**WORK TO BE COMPLETED**
Lay out each line of the listing below as a Markdown table with the columns "No." and "Line", numbering the rows and skipping blank lines. Leave the pictures out.

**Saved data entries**
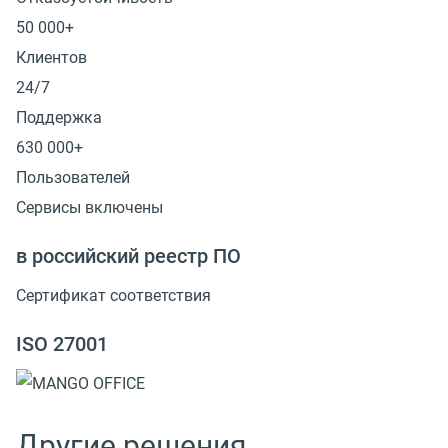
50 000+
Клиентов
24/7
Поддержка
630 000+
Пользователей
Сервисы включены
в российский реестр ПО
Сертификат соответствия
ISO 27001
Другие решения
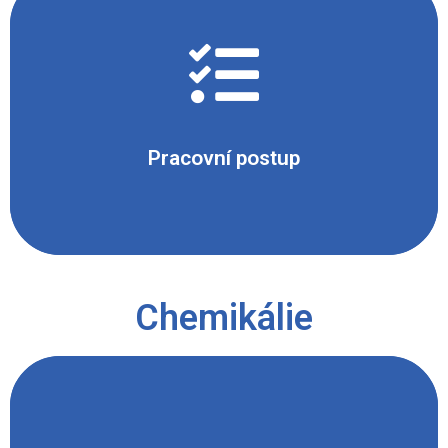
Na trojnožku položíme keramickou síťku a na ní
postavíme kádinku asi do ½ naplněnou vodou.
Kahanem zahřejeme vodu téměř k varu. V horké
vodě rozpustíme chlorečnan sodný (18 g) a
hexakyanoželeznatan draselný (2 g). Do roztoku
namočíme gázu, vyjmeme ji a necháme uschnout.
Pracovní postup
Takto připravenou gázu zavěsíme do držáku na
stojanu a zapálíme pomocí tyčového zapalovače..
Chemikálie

**THE ANSWER**
| No. | Line |
|---|---|
| 1 | 50 000+ |
| 2 | Клиентов |
| 3 | 24/7 |
| 4 | Поддержка |
| 5 | 630 000+ |
| 6 | Пользователей |
| 7 | Сервисы включены |
| 8 | в российский реестр ПО |
| 9 | Сертификат соответствия |
| 10 | ISO 27001 |
| 11 | Другие решения |
| 12 | Na trojnožku položíme keramickou síťku a na ní |
| 13 | postavíme kádinku asi do ½ naplněnou vodou. |
| 14 | Kahanem zahřejeme vodu téměř k varu. V horké |
| 15 | vodě rozpustíme chlorečnan sodný (18 g) a |
| 16 | hexakyanoželeznatan draselný (2 g). Do roztoku |
| 17 | namočíme gázu, vyjmeme ji a necháme uschnout. |
| 18 | Pracovní postup |
| 19 | Takto připravenou gázu zavěsíme do držáku na |
| 20 | stojanu a zapálíme pomocí tyčového zapalovače.. |
| 21 | Chemikálie |